The records below need to come back exactly as they are, pictures omitted.

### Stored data
=== Begin Enclosure ===

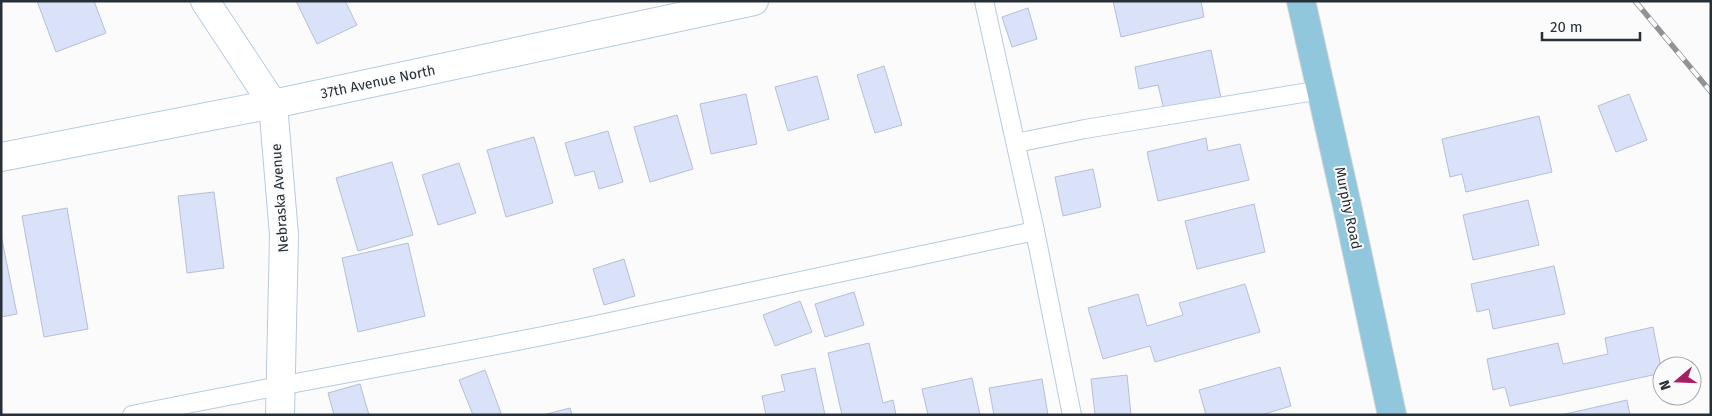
<svg xmlns="http://www.w3.org/2000/svg" width="1712" height="416" viewBox="0 0 1712 416" font-family="'Fira Sans',sans-serif">
<rect width="100%" height="100%" fill="#fbfbfb"/>
<g fill="#dae2f9" stroke="#b6bfd8">
<path d="M37 1H94L106 33 56 52Z"/>
<path d="M296 1H345L357 25 317 44Z"/>
<path d="M1113 1H1201L1204 17 1121 37Z"/>
<path d="M1028 8 1037 39 1012 47 1002 17Z"/>
<path d="M1211 50 1221 98 1164 110 1158 85 1139 89 1135 67Z"/>
<path d="M884 66 902 125 875 133 857 75Z"/>
<path d="M817 76 829 119 788 131 775 87Z"/>
<path d="M746 94 757 144 711 154 700 104Z"/>
<path d="M1629 94 1647 140 1616 152 1598 106Z"/>
<path d="M677 115 693 169 650 182 634 127Z"/>
<path d="M1539 116 1552 172 1466 192 1462 174 1450 177 1442 139Z"/>
<path d="M608 131 623 182 599 189 594 171 575 176 565 143Z"/>
<path d="M534 137 553 203 506 217 487 150Z"/>
<path d="M1206 138 1208 151 1240 144 1249 180 1158 201 1147 152Z"/>
<path d="M392 162 413 235 358 251 336 178Z"/>
<path d="M459 163 476 213 438 225 422 175Z"/>
<path d="M1093 169 1101 207 1063 216 1055 177Z"/>
<path d="M214 192 224 268 187 273 178 196Z"/>
<path d="M1528 200 1539 245 1473 260 1463 215Z"/>
<path d="M1254 204 1265 252 1197 269 1185 221Z"/>
<path d="M67 208 88 329 44 337 22 216Z"/>
<path d="M1 235 17 314 1 317Z"/>
<path d="M408 243 425 316 358 332 342 258Z"/>
<path d="M624 259 635 296 604 305 593 269Z"/>
<path d="M1554 266 1565 314 1493 329 1489 309 1477 312 1471 284Z"/>
<path d="M1245 284 1260 332 1155 362 1150 346 1103 359 1088 308 1138 294 1147 326 1183 315 1179 303Z"/>
<path d="M854 292 864 325 825 337 815 304Z"/>
<path d="M800 301 812 332 775 346 763 315Z"/>
<path d="M1653 327 1662 373 1510 406 1505 387 1493 390 1487 359 1558 343 1563 364 1608 354 1605 338Z"/>
<path d="M869 343 883 403 893 400 896 415H842L828 353Z"/>
<path d="M1280 367 1291 406 1261 415H1206L1199 390Z"/>
<path d="M815 368 825 415H766L762 396 785 391 781 375Z"/>
<path d="M485 370 501 413 496 415H473L459 380Z"/>
<path d="M1127 375 1131 415H1095L1091 379Z"/>
<path d="M972 378 980 415H928L922 389Z"/>
<path d="M1042 379 1048 415H994L989 388Z"/>
<path d="M360 384 369 415H334L328 393Z"/>
<path d="M1627 400 1630 415H1561Z"/>
<path d="M570 408 572 415H543Z"/>
</g>
<g fill="none" stroke-linecap="round" stroke-linejoin="round">
<g stroke="#b6cbe0" stroke-width="20">
<g id="lane">
<path d="M984 1 1035 231 1072 415"/>
<path d="M1016 143 1085 129 1321 90"/>
<path d="M132 415C282 384 432 359 582 328 733 296 884 262 1035 231"/>
</g>
</g>
<g stroke="#b6cbe0" stroke-width="30">
<g id="street">
<path d="M205 1 273 104 284 235 280 415"/>
<path d="M1 157 273 104 754 1"/>
</g>
</g>
<g stroke="#d4d5d7" stroke-width="30">
<path id="primary" d="M1301 1 1348 210 1392 415"/>
</g>
<use href="#lane" stroke="#fff" stroke-width="18"/>
<use href="#street" stroke="#fff" stroke-width="28"/>
<use href="#primary" stroke="#90c7dc" stroke-width="28"/>
<g stroke="#909498" stroke-width="5.5">
<path id="rail" d="M1635 1 1711 92"/>
</g>
<use href="#rail" stroke="#fbfbfb" stroke-width="4" stroke-dasharray="11" stroke-linecap="butt"/>
</g>
<g text-anchor="middle" dominant-baseline="central" stroke-width="4" stroke-linejoin="round" paint-order="stroke">
<g font-size="14" fill="#272f37" stroke="#fbfbfb">
<text transform="translate(378 82) rotate(-12)">37th Avenue North</text>
<text transform="translate(280 198) rotate(-94)">Nebraska Avenue</text>
<text transform="translate(1348 208) rotate(78)">Murphy Road</text>
</g>
</g>
<rect width="1712" height="416" fill="none" stroke="#272f37" stroke-width="5"/>
<g transform="translate(1677 381) rotate(251)"><circle r="24" fill="#fbfbfb" stroke="#a6a9ad"/>
<path d="M0-4L9 19L0 12L-9 19Z" fill="#a81e62"/>
<text y="-8" font-size="14" font-weight="bold" text-anchor="middle" fill="#272f37">N</text>
</g>
<path d="M1542 32v8h98v-8" fill="none" stroke="#272f37" stroke-width="2.5"/>
<text x="1550" y="32" font-size="15" fill="#272f37" stroke="#fbfbfb" stroke-width="4" paint-order="stroke">20 m</text>
</svg>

=== End Enclosure ===

### TASK SOLUTION
<svg xmlns="http://www.w3.org/2000/svg" width="1712" height="416" viewBox="0 0 1712 416" font-family="'Fira Sans',sans-serif">
<rect width="100%" height="100%" fill="#fbfbfb"/>
<g fill="#dae2f9" stroke="#b6bfd8">
<path d="M37 1H94L106 33 56 52Z"/>
<path d="M296 1H345L357 25 317 44Z"/>
<path d="M1113 1H1201L1204 17 1121 37Z"/>
<path d="M1028 8 1037 39 1012 47 1002 17Z"/>
<path d="M1211 50 1221 98 1164 110 1158 85 1139 89 1135 67Z"/>
<path d="M884 66 902 125 875 133 857 75Z"/>
<path d="M817 76 829 119 788 131 775 87Z"/>
<path d="M746 94 757 144 711 154 700 104Z"/>
<path d="M1629 94 1647 140 1616 152 1598 106Z"/>
<path d="M677 115 693 169 650 182 634 127Z"/>
<path d="M1539 116 1552 172 1466 192 1462 174 1450 177 1442 139Z"/>
<path d="M608 131 623 182 599 189 594 171 575 176 565 143Z"/>
<path d="M534 137 553 203 506 217 487 150Z"/>
<path d="M1206 138 1208 151 1240 144 1249 180 1158 201 1147 152Z"/>
<path d="M392 162 413 235 358 251 336 178Z"/>
<path d="M459 163 476 213 438 225 422 175Z"/>
<path d="M1093 169 1101 207 1063 216 1055 177Z"/>
<path d="M214 192 224 268 187 273 178 196Z"/>
<path d="M1528 200 1539 245 1473 260 1463 215Z"/>
<path d="M1254 204 1265 252 1197 269 1185 221Z"/>
<path d="M67 208 88 329 44 337 22 216Z"/>
<path d="M1 235 17 314 1 317Z"/>
<path d="M408 243 425 316 358 332 342 258Z"/>
<path d="M624 259 635 296 604 305 593 269Z"/>
<path d="M1554 266 1565 314 1493 329 1489 309 1477 312 1471 284Z"/>
<path d="M1245 284 1260 332 1155 362 1150 346 1103 359 1088 308 1138 294 1147 326 1183 315 1179 303Z"/>
<path d="M854 292 864 325 825 337 815 304Z"/>
<path d="M800 301 812 332 775 346 763 315Z"/>
<path d="M1653 327 1662 373 1510 406 1505 387 1493 390 1487 359 1558 343 1563 364 1608 354 1605 338Z"/>
<path d="M869 343 883 403 893 400 896 415H842L828 353Z"/>
<path d="M1280 367 1291 406 1261 415H1206L1199 390Z"/>
<path d="M815 368 825 415H766L762 396 785 391 781 375Z"/>
<path d="M485 370 501 413 496 415H473L459 380Z"/>
<path d="M1127 375 1131 415H1095L1091 379Z"/>
<path d="M972 378 980 415H928L922 389Z"/>
<path d="M1042 379 1048 415H994L989 388Z"/>
<path d="M360 384 369 415H334L328 393Z"/>
<path d="M1627 400 1630 415H1561Z"/>
<path d="M570 408 572 415H543Z"/>
</g>
<g fill="none" stroke-linecap="round" stroke-linejoin="round">
<g stroke="#b6cbe0" stroke-width="20">
<g id="lane">
<path d="M984 1 1035 231 1072 415"/>
<path d="M1016 143 1085 129 1321 90"/>
<path d="M132 415C282 384 432 359 582 328 733 296 884 262 1035 231"/>
</g>
</g>
<g stroke="#b6cbe0" stroke-width="30">
<g id="street">
<path d="M205 1 273 104 284 235 280 415"/>
<path d="M1 157 273 104 754 1"/>
</g>
</g>
<g stroke="#d4d5d7" stroke-width="30">
<path id="primary" d="M1301 1 1348 210 1392 415"/>
</g>
<use href="#lane" stroke="#fff" stroke-width="18"/>
<use href="#street" stroke="#fff" stroke-width="28"/>
<use href="#primary" stroke="#90c7dc" stroke-width="28"/>
<g stroke="#909498" stroke-width="5.5">
<path id="rail" d="M1635 1 1711 92"/>
</g>
<use href="#rail" stroke="#fbfbfb" stroke-width="4" stroke-dasharray="11" stroke-linecap="butt"/>
</g>
<g text-anchor="middle" dominant-baseline="central" stroke-width="4" stroke-linejoin="round" paint-order="stroke">
<g font-size="14" fill="#272f37" stroke="#fbfbfb">
<text transform="translate(378 82) rotate(-12)">37th Avenue North</text>
<text transform="translate(280 198) rotate(-94)">Nebraska Avenue</text>
<text transform="translate(1348 208) rotate(78)">Murphy Road</text>
</g>
</g>
<rect width="1712" height="416" fill="none" stroke="#272f37" stroke-width="5"/>
<g transform="translate(1677 381) rotate(251)"><circle r="24" fill="#fbfbfb" stroke="#a6a9ad"/>
<path d="M0-4L9 19L0 12L-9 19Z" fill="#a81e62"/>
<text y="-8" font-size="14" font-weight="bold" text-anchor="middle" fill="#272f37">N</text>
</g>
<path d="M1542 32v8h98v-8" fill="none" stroke="#272f37" stroke-width="2.5"/>
<text x="1550" y="32" font-size="15" fill="#272f37" stroke="#fbfbfb" stroke-width="4" paint-order="stroke">20 m</text>
</svg>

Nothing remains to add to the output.